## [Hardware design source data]
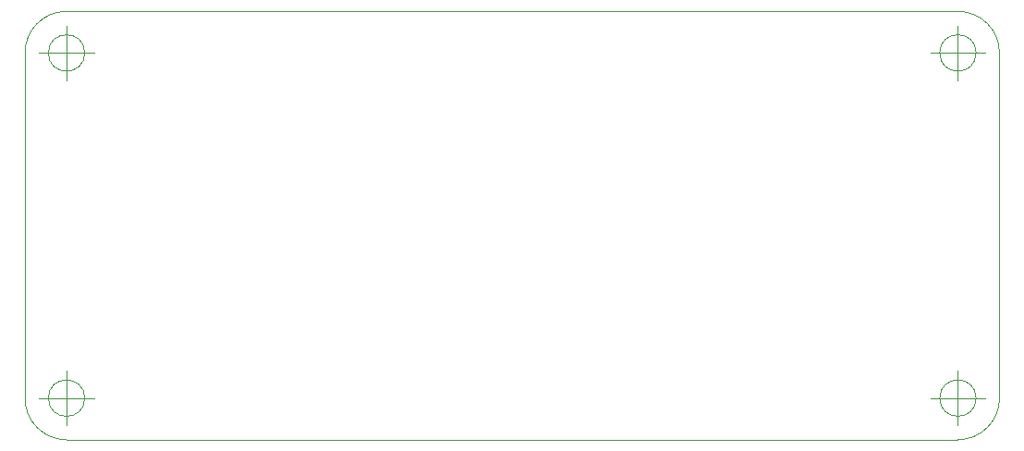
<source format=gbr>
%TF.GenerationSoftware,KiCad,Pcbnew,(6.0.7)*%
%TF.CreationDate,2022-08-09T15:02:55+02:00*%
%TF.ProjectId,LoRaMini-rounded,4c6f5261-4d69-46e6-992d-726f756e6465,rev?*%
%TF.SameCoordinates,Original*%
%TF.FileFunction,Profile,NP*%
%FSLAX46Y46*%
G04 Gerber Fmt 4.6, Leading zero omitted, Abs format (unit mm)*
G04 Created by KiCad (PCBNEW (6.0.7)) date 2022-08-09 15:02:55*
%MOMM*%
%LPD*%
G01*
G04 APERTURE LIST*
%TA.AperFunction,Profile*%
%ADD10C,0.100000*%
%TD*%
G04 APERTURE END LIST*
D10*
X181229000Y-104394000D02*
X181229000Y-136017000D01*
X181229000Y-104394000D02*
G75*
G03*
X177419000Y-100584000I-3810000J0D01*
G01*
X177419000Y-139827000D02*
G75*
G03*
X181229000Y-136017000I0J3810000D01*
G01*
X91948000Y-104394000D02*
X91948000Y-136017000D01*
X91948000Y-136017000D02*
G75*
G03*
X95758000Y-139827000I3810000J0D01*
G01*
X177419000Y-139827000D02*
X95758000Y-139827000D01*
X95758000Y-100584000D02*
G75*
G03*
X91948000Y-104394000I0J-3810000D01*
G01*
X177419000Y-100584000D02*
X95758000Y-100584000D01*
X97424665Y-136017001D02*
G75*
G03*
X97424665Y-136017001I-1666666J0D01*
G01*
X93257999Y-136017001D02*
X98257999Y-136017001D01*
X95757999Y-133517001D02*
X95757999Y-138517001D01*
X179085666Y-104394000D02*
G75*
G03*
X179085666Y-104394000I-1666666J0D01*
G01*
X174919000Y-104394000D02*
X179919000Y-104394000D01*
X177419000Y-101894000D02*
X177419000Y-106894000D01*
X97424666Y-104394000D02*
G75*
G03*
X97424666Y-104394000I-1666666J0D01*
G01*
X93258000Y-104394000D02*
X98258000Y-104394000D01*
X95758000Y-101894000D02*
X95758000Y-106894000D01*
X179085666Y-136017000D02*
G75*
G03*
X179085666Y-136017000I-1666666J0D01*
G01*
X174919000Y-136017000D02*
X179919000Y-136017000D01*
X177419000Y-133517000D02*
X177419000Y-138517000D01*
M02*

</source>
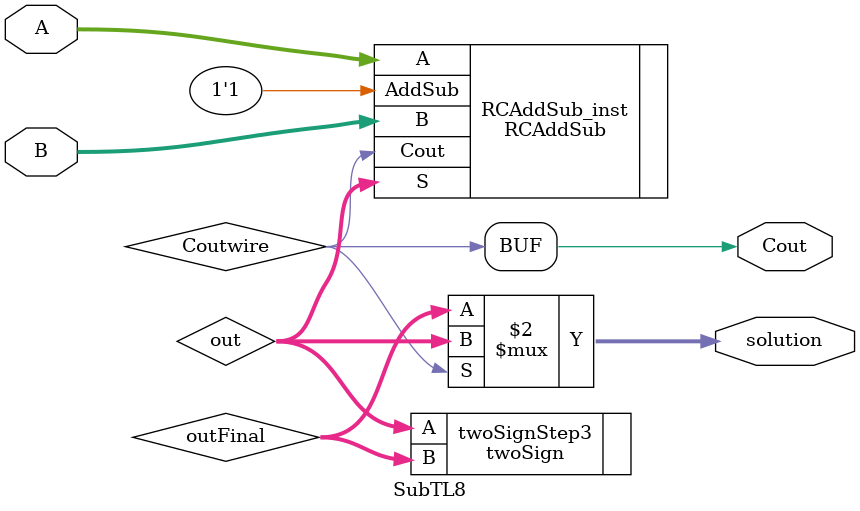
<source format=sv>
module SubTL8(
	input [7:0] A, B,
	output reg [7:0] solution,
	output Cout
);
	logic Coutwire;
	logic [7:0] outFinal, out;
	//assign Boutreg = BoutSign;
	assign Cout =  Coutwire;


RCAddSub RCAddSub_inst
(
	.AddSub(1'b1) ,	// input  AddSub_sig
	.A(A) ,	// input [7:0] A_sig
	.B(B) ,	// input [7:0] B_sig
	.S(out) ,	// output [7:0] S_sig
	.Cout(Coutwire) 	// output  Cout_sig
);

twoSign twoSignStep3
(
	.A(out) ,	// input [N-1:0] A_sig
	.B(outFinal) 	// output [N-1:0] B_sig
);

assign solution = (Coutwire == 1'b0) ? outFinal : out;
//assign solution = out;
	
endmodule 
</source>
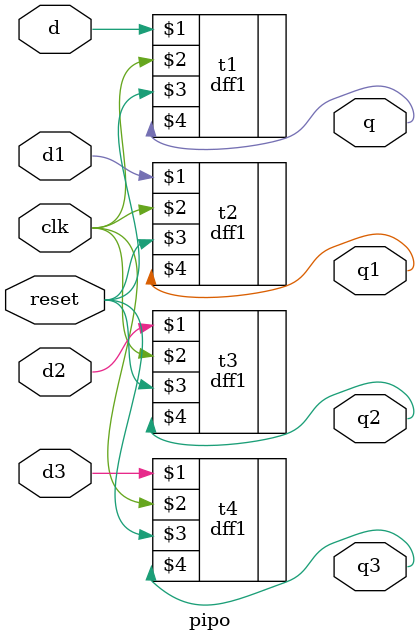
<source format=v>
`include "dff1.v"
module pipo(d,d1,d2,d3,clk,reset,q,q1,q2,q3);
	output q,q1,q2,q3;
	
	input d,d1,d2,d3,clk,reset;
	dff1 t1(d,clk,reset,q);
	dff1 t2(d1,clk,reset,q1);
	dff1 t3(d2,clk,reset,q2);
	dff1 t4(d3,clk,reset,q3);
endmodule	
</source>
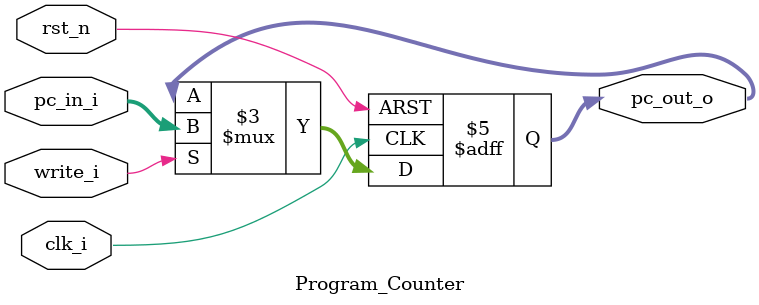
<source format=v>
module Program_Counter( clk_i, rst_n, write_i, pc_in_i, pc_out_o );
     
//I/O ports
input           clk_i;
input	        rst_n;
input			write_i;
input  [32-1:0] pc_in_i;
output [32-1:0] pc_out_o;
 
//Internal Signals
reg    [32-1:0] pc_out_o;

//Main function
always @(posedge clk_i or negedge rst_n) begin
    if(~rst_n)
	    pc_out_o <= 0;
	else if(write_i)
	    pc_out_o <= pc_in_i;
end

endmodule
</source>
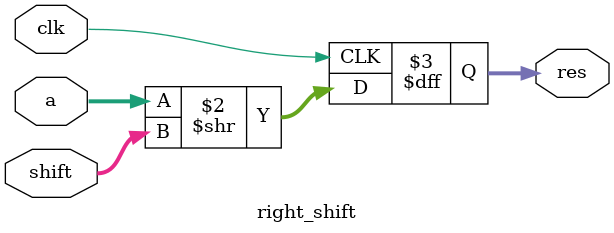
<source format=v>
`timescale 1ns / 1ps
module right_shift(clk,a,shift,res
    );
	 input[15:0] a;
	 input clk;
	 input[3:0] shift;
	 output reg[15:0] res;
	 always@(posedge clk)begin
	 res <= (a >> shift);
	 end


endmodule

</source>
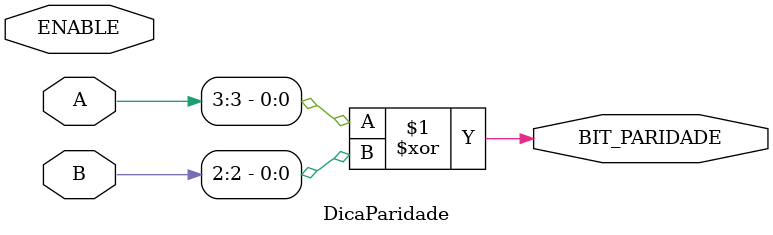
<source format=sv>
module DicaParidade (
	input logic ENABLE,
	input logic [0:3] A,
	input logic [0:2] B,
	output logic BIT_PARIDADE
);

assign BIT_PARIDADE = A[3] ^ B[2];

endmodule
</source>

## [THE PROBLEM]
In the entries above, find each line that includes the string "Profile" and copy it.

## [EXERCISE OUTPUT]
%TF.FileFunction,Profile,NP*%
%TA.AperFunction,Profile*%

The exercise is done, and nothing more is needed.